In the course of the project to redevelop the city, it was agreed that Kronenbrücke was to be demolished, as for structural reasons it would not otherwise have been possible to lay new tram tracks across the bridge.

It was closed to motor vehicles on February 2, 2015. A temporary replacement bridge serving pedestrians and cyclists was opened to the public on June 22, 2015. Delays in demolishing and rebuilding the bridge since then have been due to a high-pressure gas pipeline and a miscalculation of the volume of the old bridge (1800 instead of 1100 cubic metres). Demolition of the bridge commenced in December 2015. The new bridge is to be finished by the end of 2018. With a delay of one year, the actual redevelopment works began in March 2017. The new bridge will no longer be made of prestressed concrete but instead of reinforced concrete with a steel support structure containing knots of crucible steel.
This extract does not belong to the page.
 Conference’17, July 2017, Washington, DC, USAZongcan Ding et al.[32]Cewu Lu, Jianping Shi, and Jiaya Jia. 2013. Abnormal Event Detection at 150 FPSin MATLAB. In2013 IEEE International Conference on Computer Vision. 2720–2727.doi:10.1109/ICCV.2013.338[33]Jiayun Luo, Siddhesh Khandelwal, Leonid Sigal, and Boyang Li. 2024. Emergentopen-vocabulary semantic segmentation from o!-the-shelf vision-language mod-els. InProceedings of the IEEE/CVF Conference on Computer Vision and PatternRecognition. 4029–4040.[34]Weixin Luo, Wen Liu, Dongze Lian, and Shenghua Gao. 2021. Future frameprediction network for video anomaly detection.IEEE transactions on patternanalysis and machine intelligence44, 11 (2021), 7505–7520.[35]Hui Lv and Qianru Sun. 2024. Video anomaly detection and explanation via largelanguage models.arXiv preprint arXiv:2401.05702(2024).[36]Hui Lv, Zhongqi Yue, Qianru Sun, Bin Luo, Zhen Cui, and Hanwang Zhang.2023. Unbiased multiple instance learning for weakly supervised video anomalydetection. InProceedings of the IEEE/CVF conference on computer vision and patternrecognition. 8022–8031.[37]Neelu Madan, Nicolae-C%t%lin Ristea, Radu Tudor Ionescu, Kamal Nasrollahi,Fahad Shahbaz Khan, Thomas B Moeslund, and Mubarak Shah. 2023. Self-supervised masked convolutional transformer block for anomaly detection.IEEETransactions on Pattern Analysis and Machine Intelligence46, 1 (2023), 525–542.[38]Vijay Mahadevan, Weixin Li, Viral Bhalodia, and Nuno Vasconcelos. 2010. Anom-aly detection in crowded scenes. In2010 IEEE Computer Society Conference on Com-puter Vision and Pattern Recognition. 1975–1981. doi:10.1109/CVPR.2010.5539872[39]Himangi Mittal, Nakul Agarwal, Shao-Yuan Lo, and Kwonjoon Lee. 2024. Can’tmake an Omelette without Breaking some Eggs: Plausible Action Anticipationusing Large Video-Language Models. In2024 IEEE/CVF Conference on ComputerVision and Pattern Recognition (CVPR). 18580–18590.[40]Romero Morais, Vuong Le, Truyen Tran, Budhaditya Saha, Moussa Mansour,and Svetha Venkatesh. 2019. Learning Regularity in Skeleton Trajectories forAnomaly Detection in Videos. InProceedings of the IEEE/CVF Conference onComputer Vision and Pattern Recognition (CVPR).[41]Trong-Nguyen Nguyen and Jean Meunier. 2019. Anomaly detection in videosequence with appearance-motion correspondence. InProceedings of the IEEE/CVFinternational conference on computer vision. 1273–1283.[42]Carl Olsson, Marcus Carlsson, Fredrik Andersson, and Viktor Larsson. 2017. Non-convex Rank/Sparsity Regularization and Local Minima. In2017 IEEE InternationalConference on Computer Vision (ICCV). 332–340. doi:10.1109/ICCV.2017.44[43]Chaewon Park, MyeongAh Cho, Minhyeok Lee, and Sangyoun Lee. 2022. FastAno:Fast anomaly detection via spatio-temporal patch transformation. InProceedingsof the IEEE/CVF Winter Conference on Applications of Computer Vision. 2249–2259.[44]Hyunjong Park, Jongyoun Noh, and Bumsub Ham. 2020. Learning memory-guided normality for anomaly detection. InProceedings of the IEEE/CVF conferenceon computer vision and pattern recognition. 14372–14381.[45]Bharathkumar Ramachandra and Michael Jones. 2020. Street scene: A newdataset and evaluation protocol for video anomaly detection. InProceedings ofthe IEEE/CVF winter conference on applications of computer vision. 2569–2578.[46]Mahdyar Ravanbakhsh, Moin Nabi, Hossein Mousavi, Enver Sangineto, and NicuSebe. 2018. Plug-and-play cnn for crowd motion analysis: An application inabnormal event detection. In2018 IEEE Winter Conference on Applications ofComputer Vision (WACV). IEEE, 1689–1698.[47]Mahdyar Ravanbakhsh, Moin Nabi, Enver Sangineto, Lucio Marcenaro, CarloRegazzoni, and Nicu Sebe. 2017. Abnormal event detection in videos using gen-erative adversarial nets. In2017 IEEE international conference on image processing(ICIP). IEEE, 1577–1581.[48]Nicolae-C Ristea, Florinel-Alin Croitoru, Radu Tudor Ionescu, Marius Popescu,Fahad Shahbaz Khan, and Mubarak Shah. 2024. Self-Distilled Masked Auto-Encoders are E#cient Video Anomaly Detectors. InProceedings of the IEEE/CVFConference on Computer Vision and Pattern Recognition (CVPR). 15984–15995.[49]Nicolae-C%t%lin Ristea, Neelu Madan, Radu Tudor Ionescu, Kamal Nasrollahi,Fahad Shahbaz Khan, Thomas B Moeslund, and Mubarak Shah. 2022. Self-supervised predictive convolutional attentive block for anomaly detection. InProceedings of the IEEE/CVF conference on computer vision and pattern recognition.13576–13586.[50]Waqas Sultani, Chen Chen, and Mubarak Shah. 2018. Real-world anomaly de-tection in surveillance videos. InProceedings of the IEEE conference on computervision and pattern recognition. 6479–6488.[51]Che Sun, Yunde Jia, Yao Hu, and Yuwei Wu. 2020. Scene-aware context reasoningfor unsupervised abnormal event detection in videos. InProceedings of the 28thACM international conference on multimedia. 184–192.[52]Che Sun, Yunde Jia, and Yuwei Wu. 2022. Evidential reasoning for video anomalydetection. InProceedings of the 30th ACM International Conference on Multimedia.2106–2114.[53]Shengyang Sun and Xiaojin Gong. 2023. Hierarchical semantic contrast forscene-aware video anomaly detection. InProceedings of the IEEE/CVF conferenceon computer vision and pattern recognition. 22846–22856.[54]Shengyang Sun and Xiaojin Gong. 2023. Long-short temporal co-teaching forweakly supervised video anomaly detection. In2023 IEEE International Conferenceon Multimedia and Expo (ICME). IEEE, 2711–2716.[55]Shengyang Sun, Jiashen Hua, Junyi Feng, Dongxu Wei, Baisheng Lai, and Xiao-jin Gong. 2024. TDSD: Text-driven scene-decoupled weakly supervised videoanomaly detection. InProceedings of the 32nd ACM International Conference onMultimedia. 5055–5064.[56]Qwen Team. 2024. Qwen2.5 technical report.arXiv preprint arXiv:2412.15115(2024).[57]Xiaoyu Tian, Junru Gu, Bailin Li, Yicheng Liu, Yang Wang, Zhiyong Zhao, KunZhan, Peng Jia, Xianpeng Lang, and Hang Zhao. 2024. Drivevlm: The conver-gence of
This is unusual, given the expansion of 40 m2.

The opening in the middle of the bridge will not be oval like that of the previous bridge.

In March 2017, following the installment of the new abutments, two heavy-goods vehicles delivered each a steel triangle measuring 16 m long, 5.5 m wide, almost 4 m tall and weighing 25 tons from Steinach am Brenner. These triangles were put in place with a crane and welded into place with connecting tubes over the River Dreisam. Preparations of the formwork for concrete construction began in April 2017. It took 70 workers 13 hours during the night of June 27 to cast the concrete. 150 loads of ready-mix concrete, each weighing 20 tonnes and with a total volume of 1,200 m3, were used in the process. The work had originally been due to take place during the night of the June 21st, but high temperatures meant it had to be postponed for a week. The subsequent drying and hardening of the concrete took four weeks.